> [WHAT THE EXERCISE ASKS]
The full listing below should be returned without a single change.

> [SOURCE MATERIAL]
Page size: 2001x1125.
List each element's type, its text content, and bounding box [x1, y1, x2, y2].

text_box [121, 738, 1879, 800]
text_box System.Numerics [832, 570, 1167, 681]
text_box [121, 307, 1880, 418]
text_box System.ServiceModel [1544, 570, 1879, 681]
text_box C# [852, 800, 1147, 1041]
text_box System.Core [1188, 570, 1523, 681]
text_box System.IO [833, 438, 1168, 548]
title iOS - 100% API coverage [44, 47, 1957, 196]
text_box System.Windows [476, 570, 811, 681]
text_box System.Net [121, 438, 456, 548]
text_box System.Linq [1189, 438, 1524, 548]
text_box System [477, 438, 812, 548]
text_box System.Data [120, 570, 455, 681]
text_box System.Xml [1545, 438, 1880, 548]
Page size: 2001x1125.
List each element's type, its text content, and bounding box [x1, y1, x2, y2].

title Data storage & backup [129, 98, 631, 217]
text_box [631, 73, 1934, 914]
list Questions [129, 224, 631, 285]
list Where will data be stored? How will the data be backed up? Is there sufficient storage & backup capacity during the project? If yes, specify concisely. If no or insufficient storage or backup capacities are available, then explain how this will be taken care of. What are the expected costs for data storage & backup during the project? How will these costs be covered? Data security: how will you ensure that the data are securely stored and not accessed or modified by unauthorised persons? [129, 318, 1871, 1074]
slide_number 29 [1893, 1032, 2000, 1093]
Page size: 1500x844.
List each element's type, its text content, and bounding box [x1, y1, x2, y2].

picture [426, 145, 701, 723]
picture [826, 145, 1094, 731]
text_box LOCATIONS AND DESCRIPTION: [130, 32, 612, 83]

> [TASK ANSWER]
Page size: 2001x1125.
List each element's type, its text content, and bounding box [x1, y1, x2, y2].

text_box [121, 738, 1879, 800]
text_box System.Numerics [832, 570, 1167, 681]
text_box [121, 307, 1880, 418]
text_box System.ServiceModel [1544, 570, 1879, 681]
text_box C# [852, 800, 1147, 1041]
text_box System.Core [1188, 570, 1523, 681]
text_box System.IO [833, 438, 1168, 548]
title iOS - 100% API coverage [44, 47, 1957, 196]
text_box System.Windows [476, 570, 811, 681]
text_box System.Net [121, 438, 456, 548]
text_box System.Linq [1189, 438, 1524, 548]
text_box System [477, 438, 812, 548]
text_box System.Data [120, 570, 455, 681]
text_box System.Xml [1545, 438, 1880, 548]
Page size: 2001x1125.
List each element's type, its text content, and bounding box [x1, y1, x2, y2].

title Data storage & backup [129, 98, 631, 217]
text_box [631, 73, 1934, 914]
list Questions [129, 224, 631, 285]
list Where will data be stored? How will the data be backed up? Is there sufficient storage & backup capacity during the project? If yes, specify concisely. If no or insufficient storage or backup capacities are available, then explain how this will be taken care of. What are the expected costs for data storage & backup during the project? How will these costs be covered? Data security: how will you ensure that the data are securely stored and not accessed or modified by unauthorised persons? [129, 318, 1871, 1074]
slide_number 29 [1893, 1032, 2000, 1093]
Page size: 1500x844.
List each element's type, its text content, and bounding box [x1, y1, x2, y2].

picture [426, 145, 701, 723]
picture [826, 145, 1094, 731]
text_box LOCATIONS AND DESCRIPTION: [130, 32, 612, 83]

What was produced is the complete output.